Sometimes, you just have to make the hard calls:

Downgrading the Role: If my main Planner agent kept making bad choices or sending the wrong instructions to the Executor, I had to "demote" it. I took away its freedom, reduced the tools it could use, and brought in a different setup to manage the workflow.
Casting a New Sub-Agent: When the Writer agent got confused trying to read messy HTML code, I would "fire" it from that job and create a new, highly focused "JSON Parser" sub-agent just to handle that one specific data extraction problem.
Rethinking the Team: Sometimes the drama was just too much. As the showrunner, I had to make the tough call to combine roles, remove agents entirely, or even replace a smart AI agent with a simple, boring Python script perfectly suited to process a marketing CSV file.

Masterfully directing your AI cast through these four building stages is crucial, but it's only half the battle. Just like in movie production, you can’t have a hit show if you don’t think about your audience (latency) and your production budget (token cost).
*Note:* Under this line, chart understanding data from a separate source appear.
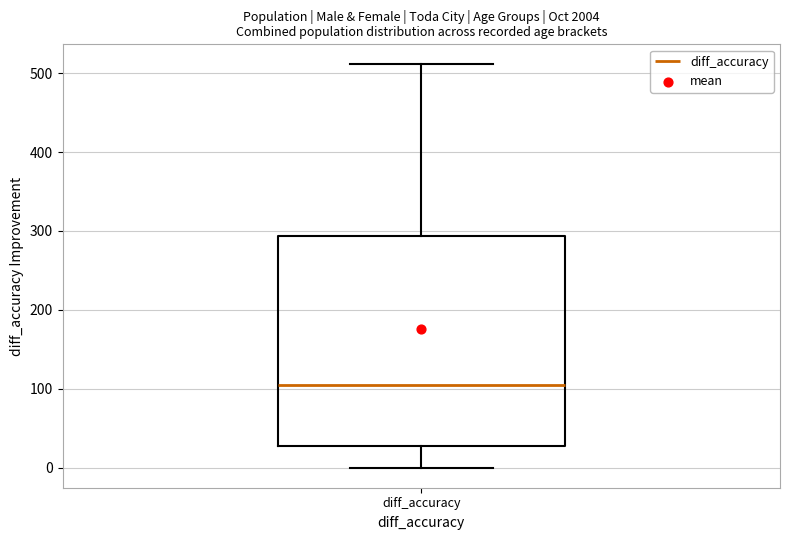

Read this box plot against the y-axis: the position of the median line, the range covered by the box, and the ends of both whiskers. The values are not printed on the chart, so give them approximately, as read against the axis.

median 110, box 30 to 290, whiskers 0 to 510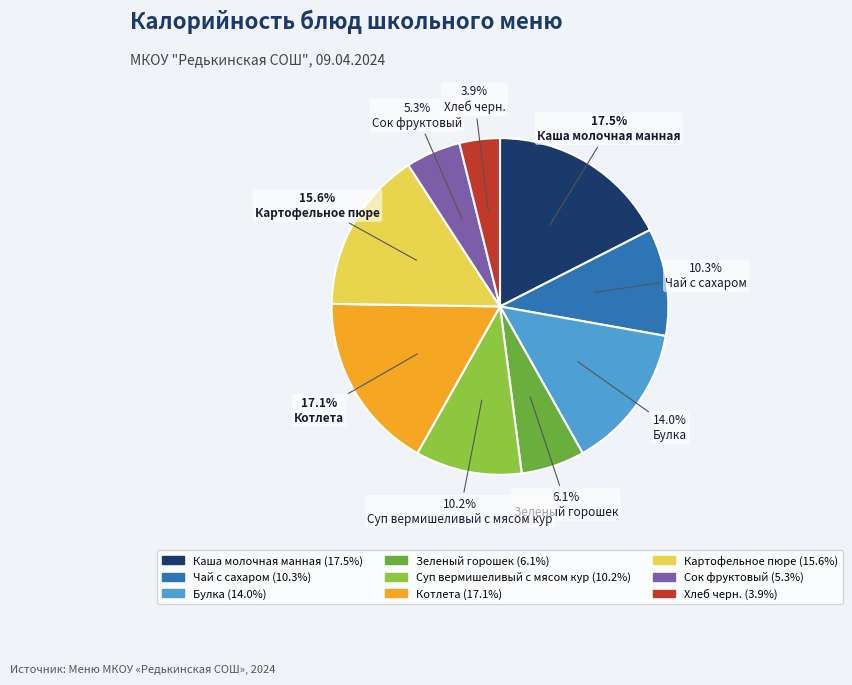

Is the sum of Хлеб черн. and Суп вермишеливый с мясом кур greater than half?

No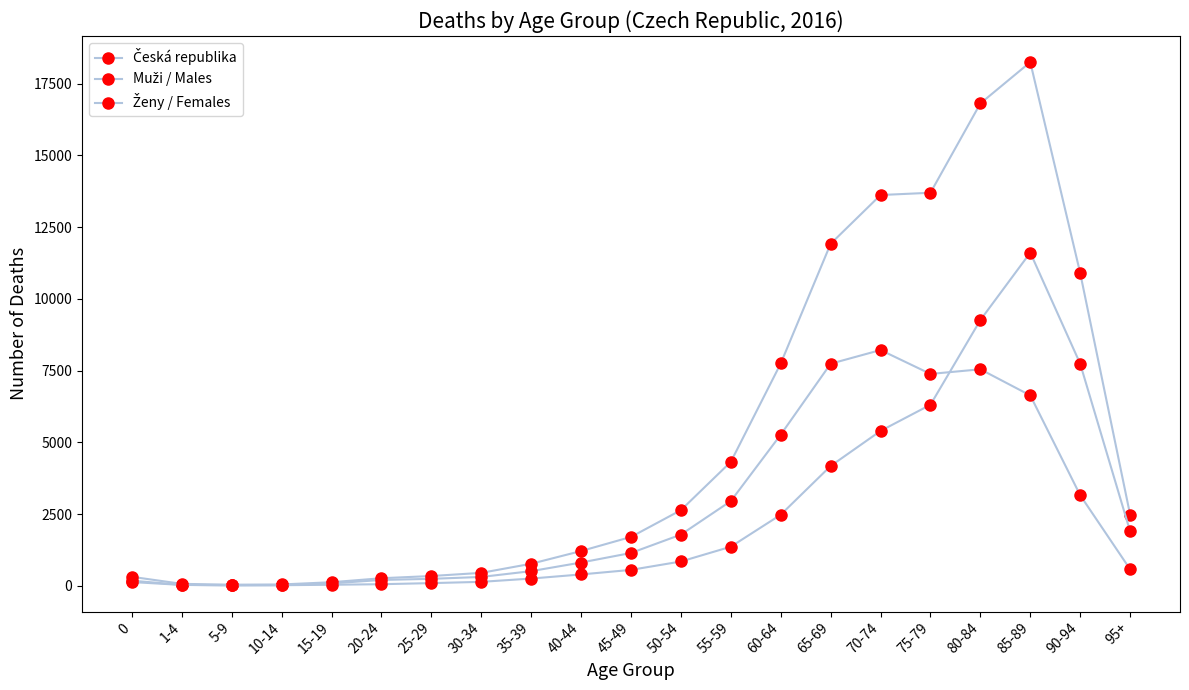

At which label does Česká republika first exceed 1707?

50-54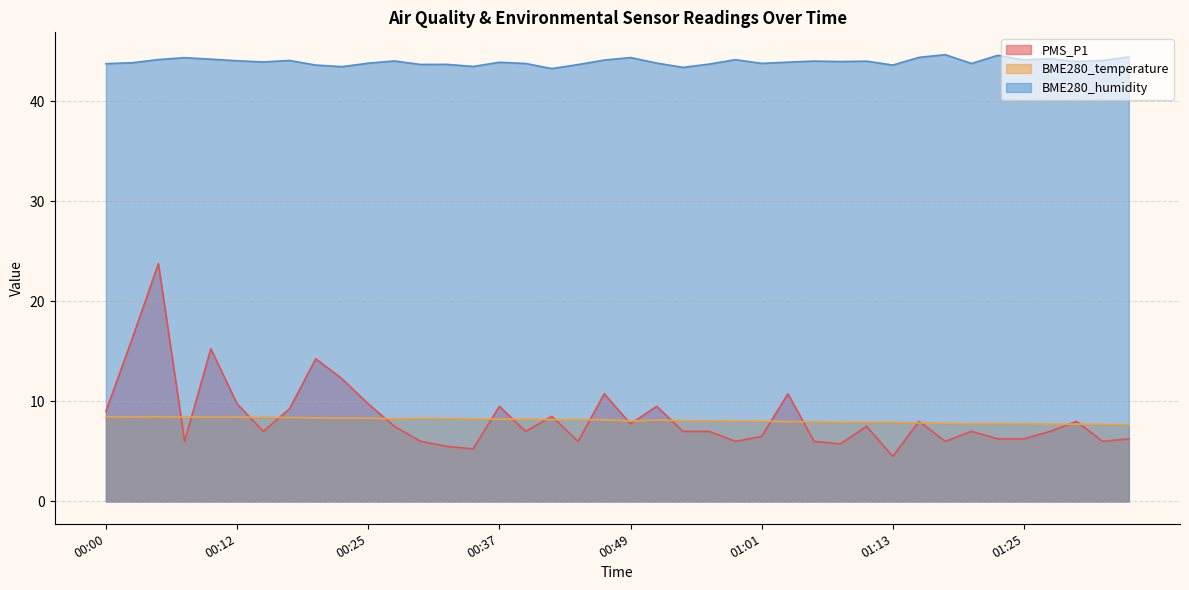

In BME280_humidity, how many points are lower than both neighbors (excluding endpoints)?

12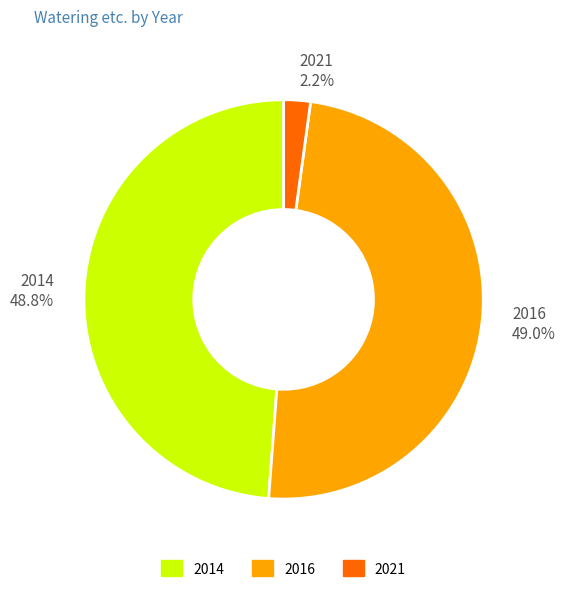

Is there a majority slice in this chart?

No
5. The Runtime (Controlling Latency)

Just as nobody wants to sit in a theater and watch a bloated, 4-hour director's cut of a film, your users don't want to wait forever for a response. Multi-agent systems are inherently slow. While the Planner thinks, the Executor scrapes, and the Writer drafts, the clock is continuously ticking. You have to aggressively optimize the workflow, run sub-agents in parallel wherever possible, and ensure the "runtime" of your agentic workflow doesn't test your audience's patience.

6. The Production Budget (Token Costs)

Making a multi-agent system is like funding a massive blockbuster movie—it is an expensive production. Every single time an agent reasons, calls a tool, or talks to another agent, you are paying for API calls. With multiple agents passing data back and forth, token counts inflate rapidly. Before you "greenlight" a complex agentic architecture, you have to be rigorous about the ROI. You must carefully evaluate: do you actually need a whole cast of AI agents for this task, or could a simple, boring Python script do the job for a fraction of the cost?

Conclusion: Directing the Chaos

In my experience so far, when building these multi-agent workflows, the bulk of the effort isn't in writing the code anymore. It's in the careful design, testing, and fixing of the team dynamics.

Surprisingly, as I kept working, I found myself getting genuinely connected with these agents. I started learning their quirks—knowing exactly when they would fail, what their weak points were, and how they handled pressure. It felt exactly like managing a real human team. Different "people" act differently, and I realized I needed completely different approaches to bring everyone onboard to get the final act done.

I feel like I am no longer just an engineer. I have become an architect, a manager, and a dramatic showrunner. It taught me that while knowing how to code is important, the real job now is mastering the art of taming the chaos of a digital cast.

Of course, once you've designed this beautiful, dramatic cast of agents, orchestrating and actually deploying that multi-agent system into a production environment is a completely different engineering challenge. But I'll save that story for the next blog.